Aim of the task: Print each entry below precisely as shown.

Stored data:
══════════════════════════════
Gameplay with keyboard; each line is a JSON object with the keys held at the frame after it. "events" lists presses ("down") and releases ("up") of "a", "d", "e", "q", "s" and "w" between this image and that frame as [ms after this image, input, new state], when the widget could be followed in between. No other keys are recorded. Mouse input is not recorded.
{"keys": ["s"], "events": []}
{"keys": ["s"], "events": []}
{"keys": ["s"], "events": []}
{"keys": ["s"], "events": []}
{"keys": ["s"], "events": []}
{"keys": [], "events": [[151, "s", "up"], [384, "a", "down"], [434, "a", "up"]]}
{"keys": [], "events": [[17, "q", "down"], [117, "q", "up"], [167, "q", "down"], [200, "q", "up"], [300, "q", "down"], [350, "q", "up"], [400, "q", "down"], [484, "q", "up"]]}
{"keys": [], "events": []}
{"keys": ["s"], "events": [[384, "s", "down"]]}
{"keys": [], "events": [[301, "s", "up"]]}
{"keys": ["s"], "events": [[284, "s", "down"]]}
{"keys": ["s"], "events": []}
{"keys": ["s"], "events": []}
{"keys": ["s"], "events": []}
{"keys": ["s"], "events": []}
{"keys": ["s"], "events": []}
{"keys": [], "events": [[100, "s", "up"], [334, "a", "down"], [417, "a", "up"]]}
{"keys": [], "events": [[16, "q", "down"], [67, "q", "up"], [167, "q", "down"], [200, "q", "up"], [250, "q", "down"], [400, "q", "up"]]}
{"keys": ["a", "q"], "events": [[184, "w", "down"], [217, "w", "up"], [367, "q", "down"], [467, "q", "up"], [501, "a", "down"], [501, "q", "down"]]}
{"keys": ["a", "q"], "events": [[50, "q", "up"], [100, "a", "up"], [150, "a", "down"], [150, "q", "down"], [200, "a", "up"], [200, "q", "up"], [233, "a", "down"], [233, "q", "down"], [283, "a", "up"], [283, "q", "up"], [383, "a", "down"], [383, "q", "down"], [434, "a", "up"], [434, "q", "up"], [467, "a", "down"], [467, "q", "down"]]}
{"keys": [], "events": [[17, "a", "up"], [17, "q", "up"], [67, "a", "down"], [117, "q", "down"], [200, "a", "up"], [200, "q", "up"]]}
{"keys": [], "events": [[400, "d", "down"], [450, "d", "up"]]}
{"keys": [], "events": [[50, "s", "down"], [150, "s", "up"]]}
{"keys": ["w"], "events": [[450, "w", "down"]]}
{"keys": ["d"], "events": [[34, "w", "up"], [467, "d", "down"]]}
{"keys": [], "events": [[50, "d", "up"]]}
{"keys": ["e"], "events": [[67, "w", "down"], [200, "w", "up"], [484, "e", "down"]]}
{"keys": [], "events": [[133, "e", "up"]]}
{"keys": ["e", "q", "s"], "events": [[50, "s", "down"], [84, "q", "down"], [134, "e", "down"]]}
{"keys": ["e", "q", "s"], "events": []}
══════════════════════════════
Solution to this exercise:
Gameplay with keyboard; each line is a JSON object with the keys held at the frame after it. "events" lists presses ("down") and releases ("up") of "a", "d", "e", "q", "s" and "w" between this image and that frame as [ms after this image, input, new state], when the widget could be followed in between. No other keys are recorded. Mouse input is not recorded.
{"keys": ["s"], "events": []}
{"keys": ["s"], "events": []}
{"keys": ["s"], "events": []}
{"keys": ["s"], "events": []}
{"keys": ["s"], "events": []}
{"keys": [], "events": [[151, "s", "up"], [384, "a", "down"], [434, "a", "up"]]}
{"keys": [], "events": [[17, "q", "down"], [117, "q", "up"], [167, "q", "down"], [200, "q", "up"], [300, "q", "down"], [350, "q", "up"], [400, "q", "down"], [484, "q", "up"]]}
{"keys": [], "events": []}
{"keys": ["s"], "events": [[384, "s", "down"]]}
{"keys": [], "events": [[301, "s", "up"]]}
{"keys": ["s"], "events": [[284, "s", "down"]]}
{"keys": ["s"], "events": []}
{"keys": ["s"], "events": []}
{"keys": ["s"], "events": []}
{"keys": ["s"], "events": []}
{"keys": ["s"], "events": []}
{"keys": [], "events": [[100, "s", "up"], [334, "a", "down"], [417, "a", "up"]]}
{"keys": [], "events": [[16, "q", "down"], [67, "q", "up"], [167, "q", "down"], [200, "q", "up"], [250, "q", "down"], [400, "q", "up"]]}
{"keys": ["a", "q"], "events": [[184, "w", "down"], [217, "w", "up"], [367, "q", "down"], [467, "q", "up"], [501, "a", "down"], [501, "q", "down"]]}
{"keys": ["a", "q"], "events": [[50, "q", "up"], [100, "a", "up"], [150, "a", "down"], [150, "q", "down"], [200, "a", "up"], [200, "q", "up"], [233, "a", "down"], [233, "q", "down"], [283, "a", "up"], [283, "q", "up"], [383, "a", "down"], [383, "q", "down"], [434, "a", "up"], [434, "q", "up"], [467, "a", "down"], [467, "q", "down"]]}
{"keys": [], "events": [[17, "a", "up"], [17, "q", "up"], [67, "a", "down"], [117, "q", "down"], [200, "a", "up"], [200, "q", "up"]]}
{"keys": [], "events": [[400, "d", "down"], [450, "d", "up"]]}
{"keys": [], "events": [[50, "s", "down"], [150, "s", "up"]]}
{"keys": ["w"], "events": [[450, "w", "down"]]}
{"keys": ["d"], "events": [[34, "w", "up"], [467, "d", "down"]]}
{"keys": [], "events": [[50, "d", "up"]]}
{"keys": ["e"], "events": [[67, "w", "down"], [200, "w", "up"], [484, "e", "down"]]}
{"keys": [], "events": [[133, "e", "up"]]}
{"keys": ["e", "q", "s"], "events": [[50, "s", "down"], [84, "q", "down"], [134, "e", "down"]]}
{"keys": ["e", "q", "s"], "events": []}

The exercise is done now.